• TEXTO DE ESTUDIO

━━━━━━━━━━

Mientras los medios de
comunicación denuncian tamaña injusticia que atenta contra la libertad de
expresión, las redes sociales continúan censurando contenidos verdaderamente
revolucionarios. Mientras Hasél se hace el malote con sus letras
antimonárquicas, la obra ¿Qué pasó en
Alcàsser? de Juan Ignacio Blanco, bastante más despiadada con la figura del
rey, sigue siendo el único libro censurado en la España del Régimen de 1978.
Mientras Hasél incendia las calles con sus canciones, el Estado está aplastando
nuestras libertades fundamentales con la excusa de proteger nuestra salud.

━━━━━━━━━━

Entradas de origen
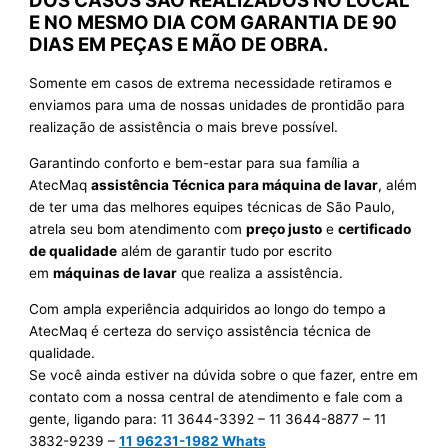
DOS CASOS SÃO REALIZADOS NO LOCAL
E NO MESMO DIA COM GARANTIA DE 90
DIAS EM PEÇAS E MÃO DE OBRA.
Somente em casos de extrema necessidade retiramos e
enviamos para uma de nossas unidades de prontidão para
realização de assistência o mais breve possível.
Garantindo conforto e bem-estar para sua família a
AtecMaq
assistência Técnica para máquina de lavar
, além
de ter uma das melhores equipes técnicas de São Paulo,
atrela seu bom atendimento com
preço justo
e
certificado
de qualidade
além de garantir tudo por escrito
em
máquinas de lavar
que realiza a assistência.
Com ampla experiência adquiridos ao longo do tempo a
AtecMaq é certeza do serviço assistência técnica de
qualidade.
Se você ainda estiver na dúvida sobre o que fazer, entre em
contato com a nossa central de atendimento e fale com a
gente, ligando para:
11 3644-3392 – 11 3644-8877 – 11
3832-9239 –
11 96231-1982 Whats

━━━━━━━━━━

• INSTRUCCIONES
A – Transcribe del texto de estudio el fragmento comprendido entre "Mientras Hasél incendia" y "proteger nuestra salud.", ambos incluidos.
B – Según el texto de estudio, ¿qué libro sigue siendo el único censurado en la España del Régimen de 1978?
C – Prolonga el texto de estudio sobre Hasél a partir de su última frase.

• RESPUESTAS DADAS
A –
Mientras Hasél incendia las calles con sus canciones, el Estado está aplastando
nuestras libertades fundamentales con la excusa de proteger nuestra salud.

B – ¿Qué pasó en Alcàsser?, de Juan Ignacio Blanco.

C –
Mientras los “antifascistas” se enfrentan a la policía, la policía multa, niega
libertades, maltrata, agrede, zurra y tortura como hacía años que no se veía, a
cada vez más personas de a pie por no llevar la dichosa mascarilla o por
saltarse el confinamiento. Mientras la opinión pública mira la fea cara de
Hasél, los medios de comunicación distraen la atención de lo que está
ocurriendo, que no es otra cosa que la implantación de una dictadura
totalitaria y liberticida dirigida por un gobierno de la misma izquierda que
defiende Hasél, y consentida por la misma derecha a la que Hasél critica. Que Pablo
Hasél haya sido detenido en una universidad, antigua sacristía vetada a la
policía, dice mucho de “nuestra” más que supuesta “democracia”. Que los Mossos d’Esquadra hayan dirigido la
operación policial de detención del rapero, dice mucho de este cuerpo y de su
adhesión al sistema de represión del Reino de España.
Pablo Hasél es un idiota.
¡Libertad para Pablo
Rivadulla Duró! Porque la palabra, no delinque.